Servaz échangea un regard surpris avec Ziegler. Il vit que Xavier était perplexe. Confiant et Propp attendaient la suite sans broncher.

— Vous croyez que mes crimes rendent vos mauvaises actions moins condamnables ? Vos petitesses et vos vices moins hideux ? Vous croyez qu’il y a les meurtriers, les violeurs, les criminels d’un côté et vous de l’autre ? C’est cela qu’il vous faut comprendre : il n’y a pas une membrane étanche qui empêcherait le mal de circuler. Il n’y a pas deux sortes d’humanité. Quand vous mentez à votre femme et à vos enfants, quand vous abandonnez votre vieille mère dans une maison de retraite pour être plus libres de vos mouvements, quand vous vous enrichissez sur le dos des autres, quand vous rechignez à verser une partie de votre salaire à ceux qui n’ont rien, quand vous faites souffrir par égoïsme ou par indifférence, vous vous rapprochez de ce que je suis. Au fond, vous êtes beaucoup plus proches de moi et des autres pensionnaires que vous ne le croyez. C’est une question de degré, pas une question de nature. Notre nature est commune : c’est celle de l’humanité tout entière.

Il se pencha et retira un gros livre de sous son oreiller. Une bible…

— L’aumônier m’a donné ça. Il s’imagine qu’avec ça je peux être sauvé. (Il eut un rire bref et grinçant.) Absurde ! Car mon mal n’est pas individuel. La seule chose qui puisse nous sauver, c’est un holocauste nucléaire…

Il avait à présent une voix forte et persuasive et Servaz imagina sans peine l’effet qu’elle devait faire devant les tribunaux. Son visage sévère invitait à la contrition et à la soumission. C’étaient eux, soudain, les pécheurs, et lui l’apôtre ! Ils étaient complètement désorientés. Même Xavier avait l’air surpris.

— J’aimerais m’entretenir en privé avec le commandant, dit brusquement Hirtmann d’une voix plus modérée.
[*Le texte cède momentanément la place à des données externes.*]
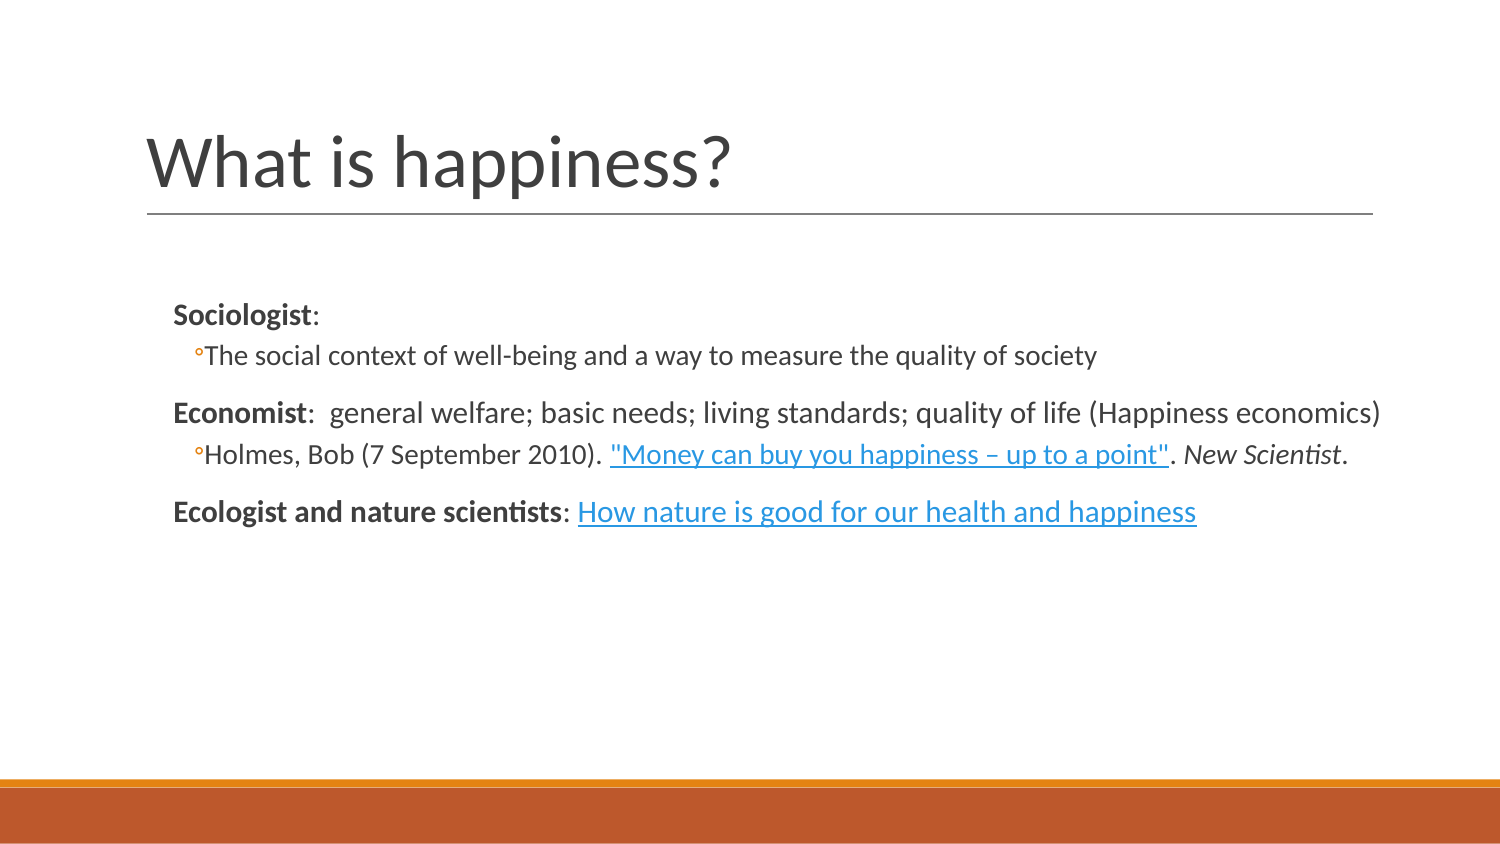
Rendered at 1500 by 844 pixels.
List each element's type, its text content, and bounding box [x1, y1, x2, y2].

title What is happiness? [135, 35, 1373, 214]
list Sociologist: The social context of well-being and a way to measure the quality of society Economist: general welfare; basic needs; living standards; quality of life (Happiness economics) Holmes, Bob (7 September 2010). "Money can buy you happiness – up to a point". New Scientist. Ecologist and nature scientists: How nature is good for our health and happiness [135, 227, 1434, 773]
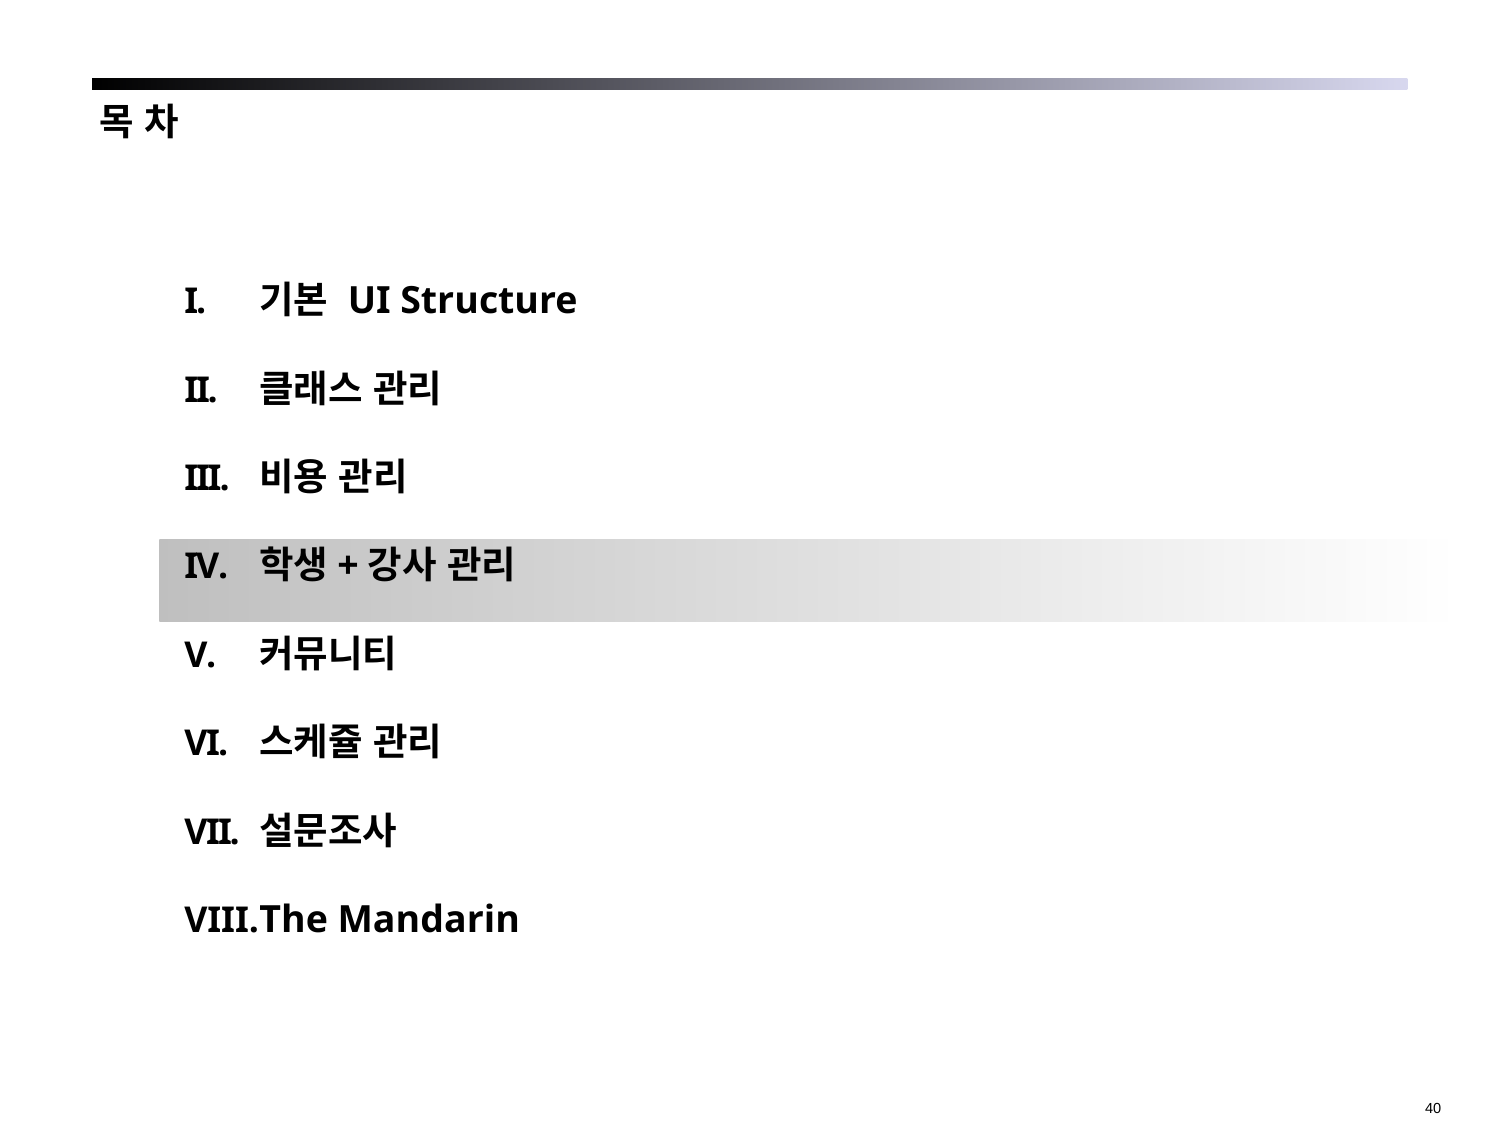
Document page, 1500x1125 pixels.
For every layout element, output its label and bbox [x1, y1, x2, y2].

text_box [99, 91, 1500, 225]
text_box [159, 255, 1456, 948]
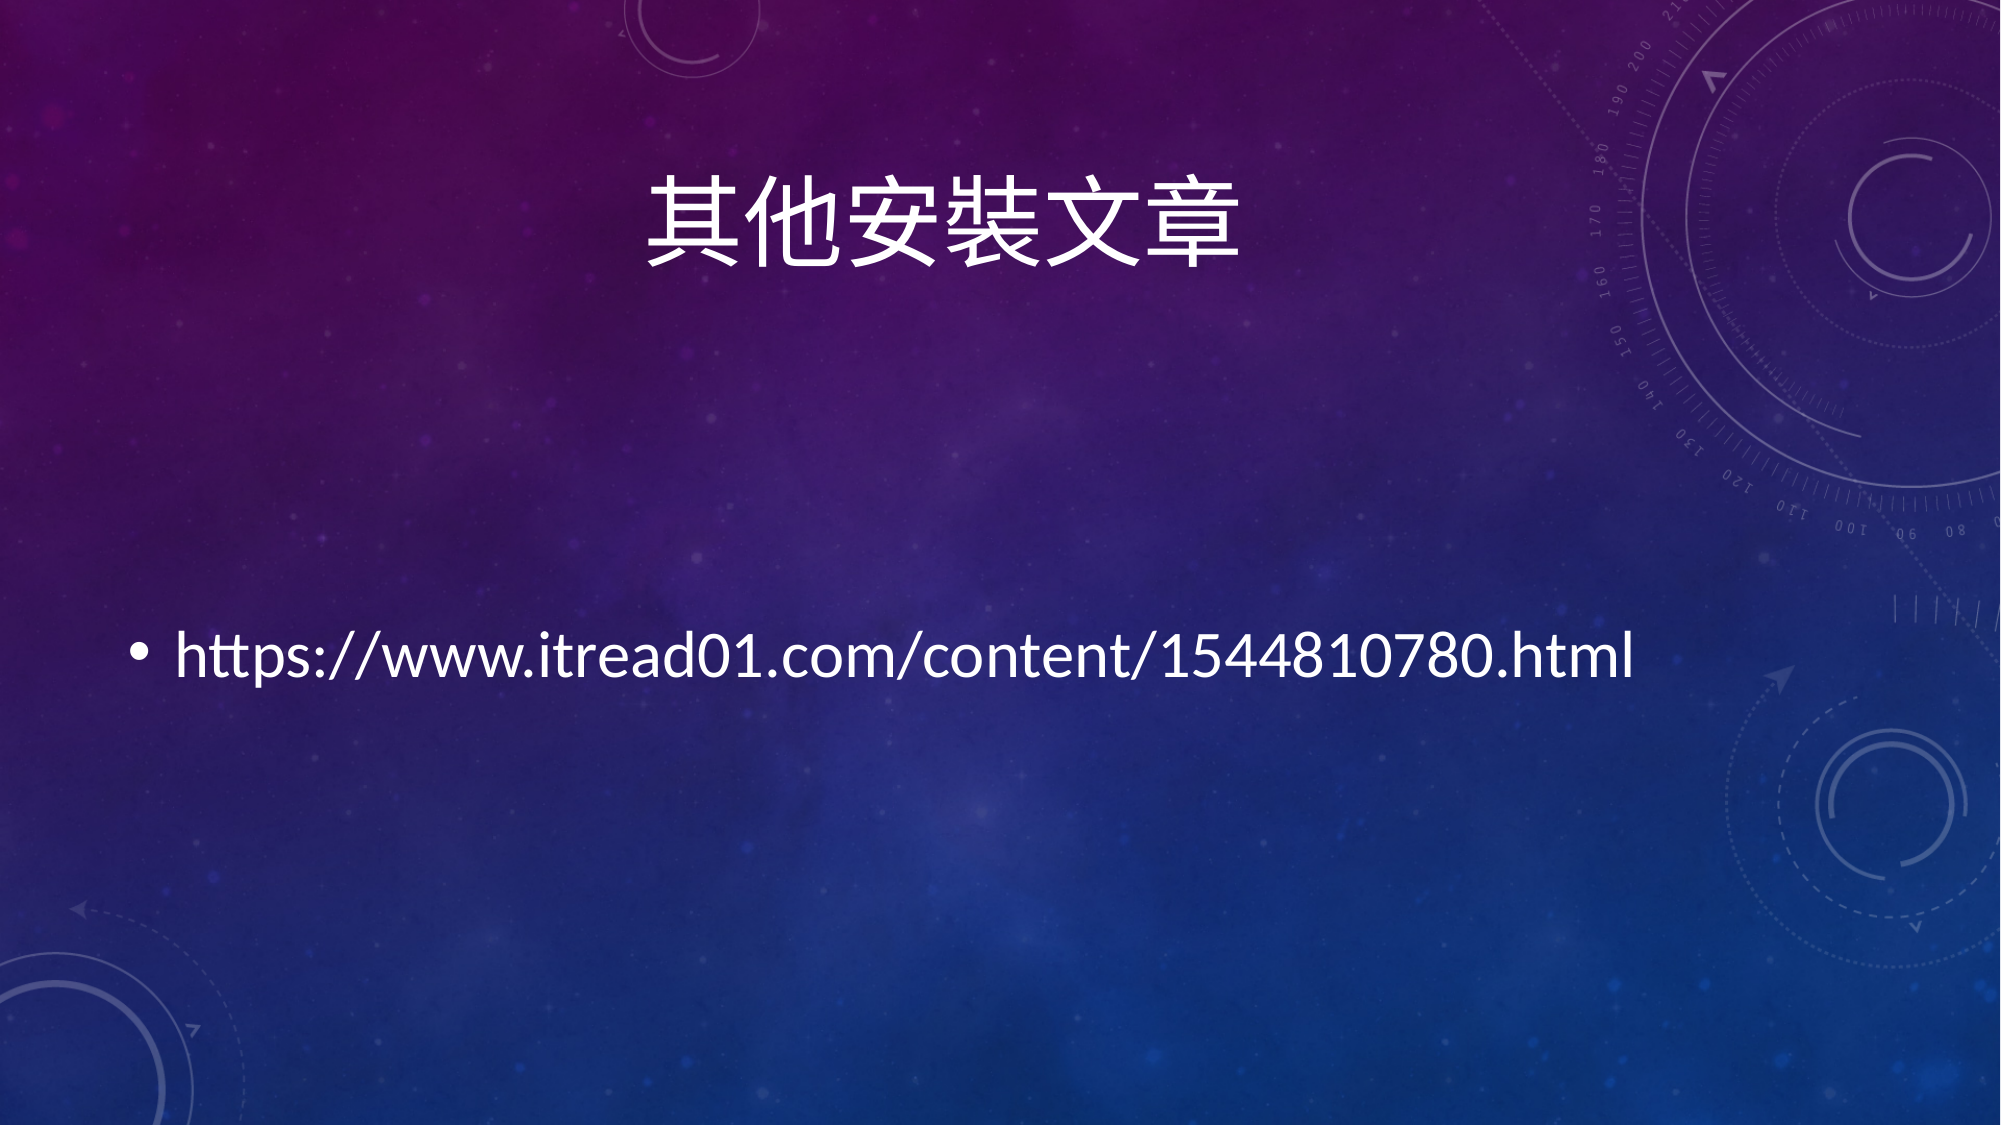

Xavier se tourna vers Servaz, qui haussa les épaules. L’air embarrassé, le psychiatre fronça les sourcils.

— Commandant ? dit-il.

Servaz acquiesça d’un signe de tête.

— Très bien, dit Xavier en se dirigeant vers la porte.

Propp haussa les épaules à son tour, sans doute contrarié qu’Hirtmann n’ait pas choisi de s’entretenir avec lui ; le regard de Confiant était clairement désapprobateur. Ils emboîtèrent cependant le pas au psychiatre. Ziegler fut la dernière à sortir, avec un coup d’œil glacial en direction du Suisse.

— Jolie fille, dit celui-ci quand elle eut refermé la porte.

Servaz garda le silence. Il regarda autour de lui nerveusement.

— Je ne peux pas vous proposer une boisson, un thé ou un café. Je n’ai rien de tout ça ici. Mais le cœur y est.

Servaz eut envie de lui dire d’arrêter son cinoche et d’en venir aux faits mais il s’abstint.